Data supplied Start Marker

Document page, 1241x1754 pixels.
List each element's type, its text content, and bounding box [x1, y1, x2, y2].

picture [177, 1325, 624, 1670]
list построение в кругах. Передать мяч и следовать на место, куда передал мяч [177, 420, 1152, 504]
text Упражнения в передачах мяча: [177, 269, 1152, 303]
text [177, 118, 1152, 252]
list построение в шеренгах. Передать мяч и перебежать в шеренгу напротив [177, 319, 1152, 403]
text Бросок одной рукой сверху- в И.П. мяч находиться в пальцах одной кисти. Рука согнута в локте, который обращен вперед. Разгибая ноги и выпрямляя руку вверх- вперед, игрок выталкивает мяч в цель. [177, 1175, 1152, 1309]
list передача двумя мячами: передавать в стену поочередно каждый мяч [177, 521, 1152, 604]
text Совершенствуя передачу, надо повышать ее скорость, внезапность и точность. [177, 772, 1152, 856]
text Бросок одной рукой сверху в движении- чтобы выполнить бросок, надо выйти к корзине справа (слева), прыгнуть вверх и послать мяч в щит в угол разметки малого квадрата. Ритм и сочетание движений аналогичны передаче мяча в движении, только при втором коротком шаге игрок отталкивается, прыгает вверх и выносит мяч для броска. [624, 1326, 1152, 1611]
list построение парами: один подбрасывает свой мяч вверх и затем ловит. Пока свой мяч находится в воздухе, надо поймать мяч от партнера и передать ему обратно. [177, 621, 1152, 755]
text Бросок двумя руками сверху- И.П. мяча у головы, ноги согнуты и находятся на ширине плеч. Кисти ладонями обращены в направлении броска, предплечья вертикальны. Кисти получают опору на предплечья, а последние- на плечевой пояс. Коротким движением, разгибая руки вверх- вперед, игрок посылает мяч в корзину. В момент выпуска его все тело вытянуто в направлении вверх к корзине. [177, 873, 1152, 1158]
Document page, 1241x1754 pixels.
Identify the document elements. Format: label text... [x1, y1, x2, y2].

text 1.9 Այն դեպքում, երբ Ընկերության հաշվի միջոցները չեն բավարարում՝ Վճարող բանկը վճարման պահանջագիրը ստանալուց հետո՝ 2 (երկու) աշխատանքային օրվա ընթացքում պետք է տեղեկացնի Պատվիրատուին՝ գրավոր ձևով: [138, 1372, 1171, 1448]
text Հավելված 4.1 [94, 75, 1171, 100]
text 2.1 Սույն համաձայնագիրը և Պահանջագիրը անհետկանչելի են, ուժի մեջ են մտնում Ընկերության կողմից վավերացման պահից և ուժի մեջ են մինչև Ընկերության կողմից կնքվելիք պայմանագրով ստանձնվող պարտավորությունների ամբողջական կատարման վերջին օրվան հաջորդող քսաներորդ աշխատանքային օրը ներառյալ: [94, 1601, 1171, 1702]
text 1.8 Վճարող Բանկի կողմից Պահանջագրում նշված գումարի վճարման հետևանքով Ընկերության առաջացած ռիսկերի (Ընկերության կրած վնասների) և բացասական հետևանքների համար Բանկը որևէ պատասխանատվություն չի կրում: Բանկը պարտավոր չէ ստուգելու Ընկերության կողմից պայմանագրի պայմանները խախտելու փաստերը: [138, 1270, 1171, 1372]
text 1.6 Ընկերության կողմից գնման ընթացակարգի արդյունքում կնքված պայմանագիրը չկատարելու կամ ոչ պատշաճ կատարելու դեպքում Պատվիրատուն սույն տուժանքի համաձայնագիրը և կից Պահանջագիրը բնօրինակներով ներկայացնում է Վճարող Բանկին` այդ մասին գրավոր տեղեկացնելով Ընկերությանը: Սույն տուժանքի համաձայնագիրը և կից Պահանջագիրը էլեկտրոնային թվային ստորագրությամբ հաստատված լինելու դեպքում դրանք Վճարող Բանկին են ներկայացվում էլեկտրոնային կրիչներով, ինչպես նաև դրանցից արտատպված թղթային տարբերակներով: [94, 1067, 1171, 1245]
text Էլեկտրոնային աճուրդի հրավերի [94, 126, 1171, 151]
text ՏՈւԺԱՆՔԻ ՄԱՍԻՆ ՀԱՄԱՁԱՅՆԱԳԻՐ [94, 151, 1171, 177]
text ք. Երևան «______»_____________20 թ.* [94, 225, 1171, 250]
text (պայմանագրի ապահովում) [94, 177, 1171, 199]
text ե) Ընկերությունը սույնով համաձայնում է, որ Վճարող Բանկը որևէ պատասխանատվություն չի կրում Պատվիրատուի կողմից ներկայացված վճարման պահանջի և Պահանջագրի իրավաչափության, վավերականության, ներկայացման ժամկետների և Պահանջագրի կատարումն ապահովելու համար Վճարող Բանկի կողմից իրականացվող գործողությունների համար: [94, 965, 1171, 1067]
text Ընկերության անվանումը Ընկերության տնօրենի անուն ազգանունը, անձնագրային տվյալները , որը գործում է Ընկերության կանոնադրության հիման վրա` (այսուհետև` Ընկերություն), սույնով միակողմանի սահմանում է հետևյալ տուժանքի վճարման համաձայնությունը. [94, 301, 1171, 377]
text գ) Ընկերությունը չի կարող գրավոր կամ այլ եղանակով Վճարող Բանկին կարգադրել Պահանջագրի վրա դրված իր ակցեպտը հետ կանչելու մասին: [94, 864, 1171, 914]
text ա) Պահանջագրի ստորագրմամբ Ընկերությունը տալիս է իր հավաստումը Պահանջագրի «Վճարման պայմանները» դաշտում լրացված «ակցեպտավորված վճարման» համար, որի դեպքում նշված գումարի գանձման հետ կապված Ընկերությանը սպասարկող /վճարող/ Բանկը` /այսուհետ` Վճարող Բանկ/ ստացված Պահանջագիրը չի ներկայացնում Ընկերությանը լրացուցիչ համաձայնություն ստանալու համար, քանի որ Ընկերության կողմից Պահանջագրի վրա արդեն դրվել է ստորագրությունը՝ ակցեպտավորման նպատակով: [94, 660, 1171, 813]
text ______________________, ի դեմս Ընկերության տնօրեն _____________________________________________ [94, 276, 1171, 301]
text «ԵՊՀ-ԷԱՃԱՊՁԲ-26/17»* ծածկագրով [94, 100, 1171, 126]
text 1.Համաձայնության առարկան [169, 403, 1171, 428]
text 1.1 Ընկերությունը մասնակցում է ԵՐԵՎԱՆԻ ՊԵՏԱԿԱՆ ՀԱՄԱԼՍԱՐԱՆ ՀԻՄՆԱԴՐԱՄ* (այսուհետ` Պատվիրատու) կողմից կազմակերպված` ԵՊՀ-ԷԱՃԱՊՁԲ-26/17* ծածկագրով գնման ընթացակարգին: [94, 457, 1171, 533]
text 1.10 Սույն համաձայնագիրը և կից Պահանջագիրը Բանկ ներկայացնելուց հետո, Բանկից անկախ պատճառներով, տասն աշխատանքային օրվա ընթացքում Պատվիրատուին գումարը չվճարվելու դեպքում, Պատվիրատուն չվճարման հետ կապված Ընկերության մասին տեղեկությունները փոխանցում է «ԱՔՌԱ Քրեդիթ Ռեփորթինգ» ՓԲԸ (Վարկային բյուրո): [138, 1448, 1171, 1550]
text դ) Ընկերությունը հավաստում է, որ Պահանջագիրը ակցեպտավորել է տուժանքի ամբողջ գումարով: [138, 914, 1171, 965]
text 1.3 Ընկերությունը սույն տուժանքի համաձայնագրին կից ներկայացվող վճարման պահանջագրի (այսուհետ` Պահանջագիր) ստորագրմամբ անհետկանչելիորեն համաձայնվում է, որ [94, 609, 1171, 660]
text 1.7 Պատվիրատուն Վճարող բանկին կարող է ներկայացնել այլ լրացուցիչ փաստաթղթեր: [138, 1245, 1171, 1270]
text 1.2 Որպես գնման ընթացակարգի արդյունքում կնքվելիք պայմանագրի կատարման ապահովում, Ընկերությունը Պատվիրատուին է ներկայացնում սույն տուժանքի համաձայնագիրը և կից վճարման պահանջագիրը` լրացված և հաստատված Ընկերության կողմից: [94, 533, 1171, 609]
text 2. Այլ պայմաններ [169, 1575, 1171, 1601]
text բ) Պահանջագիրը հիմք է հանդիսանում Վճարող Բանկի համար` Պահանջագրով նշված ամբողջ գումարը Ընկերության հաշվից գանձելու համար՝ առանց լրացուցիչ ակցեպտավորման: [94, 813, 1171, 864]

Data supplied End Marker

Above are the entries; copy every line among them that contains the word "ապահովում".

> Answer box
text (պայմանագրի ապահովում) [94, 177, 1171, 199]
text 1.2 Որպես գնման ընթացակարգի արդյունքում կնքվելիք պայմանագրի կատարման ապահովում, Ընկերությունը Պատվիրատուին է ներկայացնում սույն տուժանքի համաձայնագիրը և կից վճարման պահանջագիրը` լրացված և հաստատված Ընկերության կողմից: [94, 533, 1171, 609]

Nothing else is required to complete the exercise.